До короля доходили порою вести о потехе майора с его командою, и Фридрих от души смеялся над стариком, приказывая, однако, объявлять ему высочайшую благодарность за его усердие и сказать, что при первом же удобном случае он сделает его команде парад и надеется найти «батальон» майора в таком порядке, какой можно будет поставить в образец всей королевско-прусской армии.
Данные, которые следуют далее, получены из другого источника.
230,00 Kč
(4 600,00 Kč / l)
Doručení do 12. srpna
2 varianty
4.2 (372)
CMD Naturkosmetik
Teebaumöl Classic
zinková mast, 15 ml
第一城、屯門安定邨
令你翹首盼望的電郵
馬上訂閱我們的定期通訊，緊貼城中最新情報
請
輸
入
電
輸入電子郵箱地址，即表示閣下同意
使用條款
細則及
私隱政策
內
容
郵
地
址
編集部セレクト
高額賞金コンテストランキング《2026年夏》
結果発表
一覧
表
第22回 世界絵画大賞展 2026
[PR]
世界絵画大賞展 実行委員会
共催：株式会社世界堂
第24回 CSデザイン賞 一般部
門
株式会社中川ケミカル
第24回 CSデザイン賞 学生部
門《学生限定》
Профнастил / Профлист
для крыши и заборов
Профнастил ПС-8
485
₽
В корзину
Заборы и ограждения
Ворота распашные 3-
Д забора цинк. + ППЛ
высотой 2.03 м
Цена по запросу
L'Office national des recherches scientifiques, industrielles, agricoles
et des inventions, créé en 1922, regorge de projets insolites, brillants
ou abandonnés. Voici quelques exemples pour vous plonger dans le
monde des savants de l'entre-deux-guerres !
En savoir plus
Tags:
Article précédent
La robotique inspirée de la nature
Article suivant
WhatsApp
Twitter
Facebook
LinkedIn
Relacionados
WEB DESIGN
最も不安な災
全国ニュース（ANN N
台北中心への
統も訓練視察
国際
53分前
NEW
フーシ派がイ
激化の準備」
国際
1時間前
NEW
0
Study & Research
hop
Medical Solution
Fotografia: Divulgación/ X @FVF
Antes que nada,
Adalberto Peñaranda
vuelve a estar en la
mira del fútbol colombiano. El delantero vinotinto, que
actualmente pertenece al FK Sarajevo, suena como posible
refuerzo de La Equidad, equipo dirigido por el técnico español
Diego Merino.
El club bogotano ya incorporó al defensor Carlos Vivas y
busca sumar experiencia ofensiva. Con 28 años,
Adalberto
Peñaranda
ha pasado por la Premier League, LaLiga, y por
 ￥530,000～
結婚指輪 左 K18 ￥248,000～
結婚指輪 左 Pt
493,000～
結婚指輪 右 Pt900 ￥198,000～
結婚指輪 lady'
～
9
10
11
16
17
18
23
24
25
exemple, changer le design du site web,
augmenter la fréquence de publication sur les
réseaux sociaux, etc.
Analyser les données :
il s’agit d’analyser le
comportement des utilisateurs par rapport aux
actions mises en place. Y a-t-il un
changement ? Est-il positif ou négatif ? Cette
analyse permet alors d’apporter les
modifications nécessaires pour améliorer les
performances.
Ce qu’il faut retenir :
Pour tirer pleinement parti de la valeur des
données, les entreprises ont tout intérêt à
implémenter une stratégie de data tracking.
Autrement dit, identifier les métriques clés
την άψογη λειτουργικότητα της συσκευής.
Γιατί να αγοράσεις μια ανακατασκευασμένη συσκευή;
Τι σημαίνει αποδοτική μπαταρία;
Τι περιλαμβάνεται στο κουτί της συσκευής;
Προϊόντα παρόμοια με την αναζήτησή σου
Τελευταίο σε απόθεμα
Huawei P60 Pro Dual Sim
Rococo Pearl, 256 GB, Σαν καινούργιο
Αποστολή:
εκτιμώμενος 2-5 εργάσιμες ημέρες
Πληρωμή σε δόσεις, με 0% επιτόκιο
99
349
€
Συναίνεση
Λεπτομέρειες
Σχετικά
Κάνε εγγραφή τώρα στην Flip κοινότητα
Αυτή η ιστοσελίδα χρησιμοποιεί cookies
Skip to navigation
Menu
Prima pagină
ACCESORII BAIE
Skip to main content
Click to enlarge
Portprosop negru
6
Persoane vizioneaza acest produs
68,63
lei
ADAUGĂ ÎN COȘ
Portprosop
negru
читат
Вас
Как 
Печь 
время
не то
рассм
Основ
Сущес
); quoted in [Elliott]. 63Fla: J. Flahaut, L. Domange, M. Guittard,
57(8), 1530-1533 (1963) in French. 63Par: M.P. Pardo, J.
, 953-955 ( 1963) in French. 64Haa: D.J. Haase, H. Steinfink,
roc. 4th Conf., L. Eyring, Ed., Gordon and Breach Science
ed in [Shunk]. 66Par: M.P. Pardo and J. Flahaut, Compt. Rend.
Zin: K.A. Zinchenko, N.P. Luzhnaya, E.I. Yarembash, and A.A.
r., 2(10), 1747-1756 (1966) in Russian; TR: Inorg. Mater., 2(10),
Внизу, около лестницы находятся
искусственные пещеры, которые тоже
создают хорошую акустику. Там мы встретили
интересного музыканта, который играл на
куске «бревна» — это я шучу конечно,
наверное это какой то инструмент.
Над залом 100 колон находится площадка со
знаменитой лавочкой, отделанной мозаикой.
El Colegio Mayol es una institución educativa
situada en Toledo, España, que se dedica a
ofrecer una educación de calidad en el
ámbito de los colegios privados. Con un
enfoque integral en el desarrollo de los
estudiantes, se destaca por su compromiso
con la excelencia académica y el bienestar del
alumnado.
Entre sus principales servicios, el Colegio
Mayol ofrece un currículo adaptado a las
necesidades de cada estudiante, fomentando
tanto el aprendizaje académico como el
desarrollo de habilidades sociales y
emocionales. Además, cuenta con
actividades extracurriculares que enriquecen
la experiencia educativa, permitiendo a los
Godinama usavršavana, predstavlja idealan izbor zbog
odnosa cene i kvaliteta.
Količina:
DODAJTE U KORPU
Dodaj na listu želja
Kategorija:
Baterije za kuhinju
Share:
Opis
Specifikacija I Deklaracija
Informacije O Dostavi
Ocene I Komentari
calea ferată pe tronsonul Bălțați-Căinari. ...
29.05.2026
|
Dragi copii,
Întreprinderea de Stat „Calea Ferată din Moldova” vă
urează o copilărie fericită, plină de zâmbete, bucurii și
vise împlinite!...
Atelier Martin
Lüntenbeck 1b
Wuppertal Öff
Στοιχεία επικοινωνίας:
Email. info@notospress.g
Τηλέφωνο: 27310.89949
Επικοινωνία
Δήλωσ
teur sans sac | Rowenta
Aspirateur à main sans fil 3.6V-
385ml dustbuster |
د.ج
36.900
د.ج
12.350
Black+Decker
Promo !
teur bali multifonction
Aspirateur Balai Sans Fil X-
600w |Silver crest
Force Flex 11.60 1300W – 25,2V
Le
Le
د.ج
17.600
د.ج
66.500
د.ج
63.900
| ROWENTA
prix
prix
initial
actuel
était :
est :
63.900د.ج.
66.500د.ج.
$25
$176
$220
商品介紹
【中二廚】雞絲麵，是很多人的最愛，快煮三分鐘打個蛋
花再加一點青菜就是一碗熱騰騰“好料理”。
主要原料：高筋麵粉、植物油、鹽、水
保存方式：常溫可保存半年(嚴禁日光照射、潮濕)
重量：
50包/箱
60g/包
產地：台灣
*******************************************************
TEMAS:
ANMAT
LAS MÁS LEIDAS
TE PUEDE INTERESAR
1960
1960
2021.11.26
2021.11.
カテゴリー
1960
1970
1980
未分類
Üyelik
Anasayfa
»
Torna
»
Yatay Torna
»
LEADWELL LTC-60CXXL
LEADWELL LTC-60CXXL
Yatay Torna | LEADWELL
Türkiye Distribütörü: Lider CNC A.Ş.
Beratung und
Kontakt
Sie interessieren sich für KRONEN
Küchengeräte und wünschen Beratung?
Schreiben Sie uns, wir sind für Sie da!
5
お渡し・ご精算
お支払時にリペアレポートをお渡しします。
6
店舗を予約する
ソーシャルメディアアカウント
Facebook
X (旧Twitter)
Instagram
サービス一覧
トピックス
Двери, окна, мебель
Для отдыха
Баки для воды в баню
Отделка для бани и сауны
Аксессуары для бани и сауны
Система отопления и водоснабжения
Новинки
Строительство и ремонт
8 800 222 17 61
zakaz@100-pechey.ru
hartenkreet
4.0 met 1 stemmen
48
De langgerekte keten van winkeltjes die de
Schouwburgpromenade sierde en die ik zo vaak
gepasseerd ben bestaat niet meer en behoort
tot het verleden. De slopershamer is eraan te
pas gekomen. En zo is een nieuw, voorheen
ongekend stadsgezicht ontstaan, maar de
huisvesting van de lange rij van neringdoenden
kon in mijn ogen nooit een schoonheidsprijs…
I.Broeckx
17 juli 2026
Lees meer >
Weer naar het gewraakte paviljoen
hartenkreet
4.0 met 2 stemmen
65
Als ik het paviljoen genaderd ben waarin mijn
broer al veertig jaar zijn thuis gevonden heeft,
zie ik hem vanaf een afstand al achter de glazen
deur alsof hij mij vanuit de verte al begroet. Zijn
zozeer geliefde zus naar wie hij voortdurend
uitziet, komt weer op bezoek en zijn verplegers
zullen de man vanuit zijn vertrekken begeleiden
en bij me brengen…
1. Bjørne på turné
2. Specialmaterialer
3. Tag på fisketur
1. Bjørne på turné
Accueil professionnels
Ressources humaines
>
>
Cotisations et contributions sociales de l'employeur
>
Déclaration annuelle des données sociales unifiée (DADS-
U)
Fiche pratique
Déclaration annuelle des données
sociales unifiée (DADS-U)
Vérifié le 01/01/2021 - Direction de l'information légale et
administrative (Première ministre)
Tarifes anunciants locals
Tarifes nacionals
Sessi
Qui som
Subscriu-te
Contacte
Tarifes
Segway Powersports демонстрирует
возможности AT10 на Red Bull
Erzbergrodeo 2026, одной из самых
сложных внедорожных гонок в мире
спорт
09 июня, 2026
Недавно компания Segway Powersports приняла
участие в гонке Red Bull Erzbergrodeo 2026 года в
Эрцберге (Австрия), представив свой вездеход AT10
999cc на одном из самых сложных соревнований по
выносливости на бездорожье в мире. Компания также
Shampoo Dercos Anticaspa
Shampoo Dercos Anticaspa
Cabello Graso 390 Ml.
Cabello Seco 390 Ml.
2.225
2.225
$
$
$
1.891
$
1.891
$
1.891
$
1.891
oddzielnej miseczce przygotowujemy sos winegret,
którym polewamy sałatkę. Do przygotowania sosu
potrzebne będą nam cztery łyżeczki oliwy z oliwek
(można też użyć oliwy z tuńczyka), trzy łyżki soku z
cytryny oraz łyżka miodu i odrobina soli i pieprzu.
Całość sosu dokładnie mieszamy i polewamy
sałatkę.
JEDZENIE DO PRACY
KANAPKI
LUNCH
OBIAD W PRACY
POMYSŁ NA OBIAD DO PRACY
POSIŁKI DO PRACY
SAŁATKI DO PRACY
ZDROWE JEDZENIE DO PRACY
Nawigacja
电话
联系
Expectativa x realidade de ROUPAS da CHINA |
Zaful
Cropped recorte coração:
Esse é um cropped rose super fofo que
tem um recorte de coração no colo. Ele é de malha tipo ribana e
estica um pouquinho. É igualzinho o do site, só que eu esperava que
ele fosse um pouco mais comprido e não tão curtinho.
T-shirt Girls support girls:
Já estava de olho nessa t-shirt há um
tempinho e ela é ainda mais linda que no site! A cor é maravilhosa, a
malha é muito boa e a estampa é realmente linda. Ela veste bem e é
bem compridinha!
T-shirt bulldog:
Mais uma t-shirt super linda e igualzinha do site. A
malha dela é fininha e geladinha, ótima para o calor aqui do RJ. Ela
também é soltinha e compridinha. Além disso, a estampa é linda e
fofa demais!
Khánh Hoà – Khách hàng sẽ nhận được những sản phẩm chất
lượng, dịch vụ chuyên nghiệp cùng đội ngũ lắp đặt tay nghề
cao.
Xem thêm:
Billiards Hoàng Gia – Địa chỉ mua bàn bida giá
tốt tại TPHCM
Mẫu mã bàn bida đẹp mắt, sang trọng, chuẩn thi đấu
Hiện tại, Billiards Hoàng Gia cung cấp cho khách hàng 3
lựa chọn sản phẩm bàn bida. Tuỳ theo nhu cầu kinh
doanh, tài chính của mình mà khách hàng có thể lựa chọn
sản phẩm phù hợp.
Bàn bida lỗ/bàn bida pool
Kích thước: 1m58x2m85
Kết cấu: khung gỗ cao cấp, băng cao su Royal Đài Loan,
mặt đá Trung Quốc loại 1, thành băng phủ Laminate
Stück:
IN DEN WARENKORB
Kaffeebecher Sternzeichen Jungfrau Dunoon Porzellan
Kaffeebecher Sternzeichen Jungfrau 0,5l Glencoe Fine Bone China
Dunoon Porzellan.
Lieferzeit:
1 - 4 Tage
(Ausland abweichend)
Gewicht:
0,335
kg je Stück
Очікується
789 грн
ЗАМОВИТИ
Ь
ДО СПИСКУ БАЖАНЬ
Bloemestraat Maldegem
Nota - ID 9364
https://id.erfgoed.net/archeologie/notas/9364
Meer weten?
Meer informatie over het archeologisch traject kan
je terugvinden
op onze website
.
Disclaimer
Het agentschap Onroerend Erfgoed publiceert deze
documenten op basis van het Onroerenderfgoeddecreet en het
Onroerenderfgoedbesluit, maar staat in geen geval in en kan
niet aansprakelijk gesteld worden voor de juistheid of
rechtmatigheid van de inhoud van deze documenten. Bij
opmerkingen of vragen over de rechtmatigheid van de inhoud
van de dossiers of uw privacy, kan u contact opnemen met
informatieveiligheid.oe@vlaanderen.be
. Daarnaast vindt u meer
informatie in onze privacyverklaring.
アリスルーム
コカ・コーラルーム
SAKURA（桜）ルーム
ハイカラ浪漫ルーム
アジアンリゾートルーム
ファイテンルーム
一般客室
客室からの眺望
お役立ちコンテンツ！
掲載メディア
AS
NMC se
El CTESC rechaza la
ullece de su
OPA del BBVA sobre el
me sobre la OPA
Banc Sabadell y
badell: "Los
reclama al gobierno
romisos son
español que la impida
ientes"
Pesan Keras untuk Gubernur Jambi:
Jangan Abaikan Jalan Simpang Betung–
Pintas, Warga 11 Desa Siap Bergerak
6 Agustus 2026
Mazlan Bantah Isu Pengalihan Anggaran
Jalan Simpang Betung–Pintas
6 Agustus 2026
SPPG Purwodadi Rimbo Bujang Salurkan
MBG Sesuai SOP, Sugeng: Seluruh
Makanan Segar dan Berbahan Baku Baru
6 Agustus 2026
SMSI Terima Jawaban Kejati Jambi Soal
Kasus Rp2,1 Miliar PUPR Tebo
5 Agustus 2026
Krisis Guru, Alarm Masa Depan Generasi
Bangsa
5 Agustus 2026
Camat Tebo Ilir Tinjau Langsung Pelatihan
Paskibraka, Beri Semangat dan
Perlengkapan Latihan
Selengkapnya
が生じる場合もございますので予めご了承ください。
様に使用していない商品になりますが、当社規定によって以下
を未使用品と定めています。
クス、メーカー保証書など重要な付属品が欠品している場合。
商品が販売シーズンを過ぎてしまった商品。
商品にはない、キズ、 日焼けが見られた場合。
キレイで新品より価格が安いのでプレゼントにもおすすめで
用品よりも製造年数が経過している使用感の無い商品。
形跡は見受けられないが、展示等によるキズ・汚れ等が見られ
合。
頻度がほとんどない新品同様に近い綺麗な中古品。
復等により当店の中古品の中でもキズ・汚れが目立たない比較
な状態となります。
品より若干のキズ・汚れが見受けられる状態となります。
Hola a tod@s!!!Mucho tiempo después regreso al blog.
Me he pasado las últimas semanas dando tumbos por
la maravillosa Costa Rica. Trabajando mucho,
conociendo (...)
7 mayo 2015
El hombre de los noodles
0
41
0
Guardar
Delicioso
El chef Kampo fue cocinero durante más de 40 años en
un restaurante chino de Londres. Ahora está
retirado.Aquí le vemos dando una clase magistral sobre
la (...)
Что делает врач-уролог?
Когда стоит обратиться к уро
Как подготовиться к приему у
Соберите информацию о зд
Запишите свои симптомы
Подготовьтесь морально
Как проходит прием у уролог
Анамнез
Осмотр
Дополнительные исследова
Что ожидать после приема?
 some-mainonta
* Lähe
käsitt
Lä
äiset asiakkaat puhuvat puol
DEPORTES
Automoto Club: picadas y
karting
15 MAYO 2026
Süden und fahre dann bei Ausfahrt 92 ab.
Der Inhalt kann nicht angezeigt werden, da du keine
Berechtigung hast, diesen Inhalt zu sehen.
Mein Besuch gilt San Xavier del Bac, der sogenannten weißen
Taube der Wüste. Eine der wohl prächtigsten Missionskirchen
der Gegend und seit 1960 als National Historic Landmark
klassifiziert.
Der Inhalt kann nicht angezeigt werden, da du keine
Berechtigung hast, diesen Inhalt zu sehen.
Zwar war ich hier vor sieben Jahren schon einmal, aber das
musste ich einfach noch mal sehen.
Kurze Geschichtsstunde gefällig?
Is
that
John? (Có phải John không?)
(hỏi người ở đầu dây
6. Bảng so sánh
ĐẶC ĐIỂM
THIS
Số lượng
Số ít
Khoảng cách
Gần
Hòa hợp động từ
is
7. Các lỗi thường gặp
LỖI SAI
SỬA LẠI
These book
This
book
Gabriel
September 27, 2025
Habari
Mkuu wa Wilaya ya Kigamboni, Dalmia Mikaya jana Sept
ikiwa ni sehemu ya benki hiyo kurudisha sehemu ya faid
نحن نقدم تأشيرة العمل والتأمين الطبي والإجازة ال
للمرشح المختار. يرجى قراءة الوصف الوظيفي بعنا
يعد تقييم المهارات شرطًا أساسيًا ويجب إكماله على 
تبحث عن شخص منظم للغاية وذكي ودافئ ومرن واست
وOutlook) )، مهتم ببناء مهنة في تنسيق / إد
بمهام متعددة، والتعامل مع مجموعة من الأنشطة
Старик утешался этим и мало-помалу сживался с мыслью, что он служит под знаменами короля-флейтиста. Недолго, однако, удалось пожить ему в таком благодатном уголке, каким был тогда Потсдам, где все еще веяло солдатчиной, введенной Фридрихом-Вильгельмом, и где при нем на каждом шагу встречались казармы, плац-парады, гауптвахты, шлагбаумы, кордегардии, караулки, отдельные посты с дежурными и часовыми, неупустительно исполнявшими все тонкости гарнизонного устава. Прошло несколько месяцев – и майор скончался, надорвавшись и простудившись на одном из деланных им ежедневных учений. Тело его было опущено в могилу с воинскими почестями, с наигрыванием на рожках похоронного марша, с барабанным боем и троекратной стрельбою беглым огнем. Над могилой был, по завещанию майора, поставлен скромный памятник с прописанием, однако, всех его военных подвигов, а небольшой, честно скопленный им капиталец поступил, по его желанию, в пользу престарелых раненых и увечных воинов того благотворительного учреждения, в котором он нашел для себя последнее пристанище.
XXVIII
Шутка Фридриха с майором Шнопкопфом не только произвела в высших правительственных кружках Петербурга сильное впечатление, возбудила вражду и крайнее недоверие к берлинскому кабинету, но и вредно, можно даже сказать – пагубно отозвалась на обвиненных в заговоре. Участие Ботты, который был очень ласково принят в Берлине и ловкости которого приписывали поворот прусской политики в пользу Брауншвейгского дома, казалось несомненным, точно так же, как и участие в кознях коварного майора.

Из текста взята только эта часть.